▶ [Fragmento para leer]

NotMid 27/10/2023
OPINIÓN
ANTONIO LUCAS
Este año mío tremendo acumula dos verdades: una madre superviviente y un padre muerto. He estado con los dos hasta el momento crucial: junto a ella hasta salir del hospital, tres meses y medio después de ingresar, salvando el precipicio; junto a él hasta el último compás de su respiración. Diez meses de distancia separan la alegría del daño. Pero en medio, en ese puñado de tiempo, he adquirido una deuda de gratitud. Un débito impagable. Un descubierto precioso. Gracias, gracias, gracias a todos los sanitarios del Hospital Gregorio Marañón de Madrid porque me dieron el entusiasmo de ver a mi madre renacer y me asistieron con el consuelo exacto, delicado, pulcro, cuando oía a mi padre zozobrar en la habitación. Son dos acontecimientos espectaculares de la existencia. Ay.
La sanidad pública obró el milagro y, por igual, braceó contra la corriente. Son cientos las horas que he pasado en el recinto grande del Marañón, muchas las conversaciones, muchos los momentos de quiebra, a demasiada gente vi sufrir y más aún (felizmente) los escuché vivir. En pasillos y habitaciones me permitieron escribir los artículos del periódico, las entrevistas, algún reportaje. En ciertos rincones silenciosos grabé mis asuntos para las radios. Jamás me sentí solo, apenas (por necesidad) derrotado. Gracias, gracias, gracias.

▶ [Tarea A] Transcribe de la columna, sin alterar nada, el pasaje que comienza en "La sanidad pública" y acaba en "Gracias, gracias, gracias.".
▶ [Tarea B] ¿Qué adjetivos usa la columna para calificar el consuelo que dieron los sanitarios del Hospital Gregorio Marañón?

▶ [Datos de origen]
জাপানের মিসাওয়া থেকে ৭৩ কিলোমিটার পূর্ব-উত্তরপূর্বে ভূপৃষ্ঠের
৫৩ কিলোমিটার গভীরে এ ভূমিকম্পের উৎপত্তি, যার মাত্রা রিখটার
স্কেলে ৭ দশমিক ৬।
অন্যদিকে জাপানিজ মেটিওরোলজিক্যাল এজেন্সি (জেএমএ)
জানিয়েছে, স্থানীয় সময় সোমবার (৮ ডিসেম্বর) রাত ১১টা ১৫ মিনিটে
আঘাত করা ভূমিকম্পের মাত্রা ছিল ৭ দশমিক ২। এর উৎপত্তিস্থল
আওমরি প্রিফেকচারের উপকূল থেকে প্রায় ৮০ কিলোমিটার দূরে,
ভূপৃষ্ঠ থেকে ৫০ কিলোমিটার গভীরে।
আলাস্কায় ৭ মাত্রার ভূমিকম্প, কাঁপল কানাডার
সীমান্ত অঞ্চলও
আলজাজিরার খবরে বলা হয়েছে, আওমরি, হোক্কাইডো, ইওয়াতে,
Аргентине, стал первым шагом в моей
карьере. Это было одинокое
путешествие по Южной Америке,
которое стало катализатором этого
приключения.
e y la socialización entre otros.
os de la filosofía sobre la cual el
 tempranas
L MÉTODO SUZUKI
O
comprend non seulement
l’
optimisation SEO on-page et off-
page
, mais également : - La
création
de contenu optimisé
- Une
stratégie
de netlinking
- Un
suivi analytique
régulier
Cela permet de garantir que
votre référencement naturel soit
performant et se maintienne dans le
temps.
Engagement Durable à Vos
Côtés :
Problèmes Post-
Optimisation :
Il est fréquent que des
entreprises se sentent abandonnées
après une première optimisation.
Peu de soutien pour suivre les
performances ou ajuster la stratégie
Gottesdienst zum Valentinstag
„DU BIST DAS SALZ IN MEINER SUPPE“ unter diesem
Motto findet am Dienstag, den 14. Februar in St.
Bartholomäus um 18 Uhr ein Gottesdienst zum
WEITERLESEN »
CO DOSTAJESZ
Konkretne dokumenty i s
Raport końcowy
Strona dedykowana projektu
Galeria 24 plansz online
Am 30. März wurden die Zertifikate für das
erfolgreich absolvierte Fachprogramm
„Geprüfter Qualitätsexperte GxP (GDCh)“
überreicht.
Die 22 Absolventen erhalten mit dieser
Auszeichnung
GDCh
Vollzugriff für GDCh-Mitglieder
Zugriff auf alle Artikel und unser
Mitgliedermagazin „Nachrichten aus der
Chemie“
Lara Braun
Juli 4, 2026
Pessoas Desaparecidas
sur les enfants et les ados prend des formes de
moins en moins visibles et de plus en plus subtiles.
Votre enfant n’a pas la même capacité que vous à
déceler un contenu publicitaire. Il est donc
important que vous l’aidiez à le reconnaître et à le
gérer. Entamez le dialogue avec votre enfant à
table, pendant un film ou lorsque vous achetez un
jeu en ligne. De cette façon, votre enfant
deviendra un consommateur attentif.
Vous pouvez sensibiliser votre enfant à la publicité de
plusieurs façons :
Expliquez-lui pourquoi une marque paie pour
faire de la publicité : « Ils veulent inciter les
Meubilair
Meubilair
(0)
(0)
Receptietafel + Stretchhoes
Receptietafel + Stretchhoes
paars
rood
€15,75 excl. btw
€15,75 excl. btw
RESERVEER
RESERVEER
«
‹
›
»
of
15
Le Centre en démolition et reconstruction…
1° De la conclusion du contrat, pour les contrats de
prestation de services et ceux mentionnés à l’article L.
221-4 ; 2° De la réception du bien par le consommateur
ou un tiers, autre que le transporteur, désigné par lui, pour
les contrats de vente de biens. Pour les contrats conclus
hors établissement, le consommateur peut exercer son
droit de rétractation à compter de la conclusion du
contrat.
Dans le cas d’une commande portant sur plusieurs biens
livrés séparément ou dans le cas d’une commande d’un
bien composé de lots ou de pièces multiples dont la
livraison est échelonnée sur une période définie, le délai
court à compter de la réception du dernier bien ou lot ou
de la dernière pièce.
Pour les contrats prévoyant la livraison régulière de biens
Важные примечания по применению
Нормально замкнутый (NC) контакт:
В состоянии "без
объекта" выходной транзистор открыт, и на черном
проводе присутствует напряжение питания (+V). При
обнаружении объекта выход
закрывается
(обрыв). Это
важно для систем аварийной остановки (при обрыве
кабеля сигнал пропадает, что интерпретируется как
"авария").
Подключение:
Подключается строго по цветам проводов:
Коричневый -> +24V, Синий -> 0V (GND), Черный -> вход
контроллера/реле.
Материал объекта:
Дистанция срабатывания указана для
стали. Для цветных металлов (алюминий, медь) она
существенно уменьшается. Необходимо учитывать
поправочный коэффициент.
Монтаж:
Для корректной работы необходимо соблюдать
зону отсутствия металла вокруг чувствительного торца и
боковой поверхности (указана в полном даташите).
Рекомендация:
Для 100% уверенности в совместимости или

▶ [Respuesta A]
La sanidad pública obró el milagro y, por igual, braceó contra la corriente. Son cientos las horas que he pasado en el recinto grande del Marañón, muchas las conversaciones, muchos los momentos de quiebra, a demasiada gente vi sufrir y más aún (felizmente) los escuché vivir. En pasillos y habitaciones me permitieron escribir los artículos del periódico, las entrevistas, algún reportaje. En ciertos rincones silenciosos grabé mis asuntos para las radios. Jamás me sentí solo, apenas (por necesidad) derrotado. Gracias, gracias, gracias.

▶ [Respuesta B] exacto, delicado, pulcro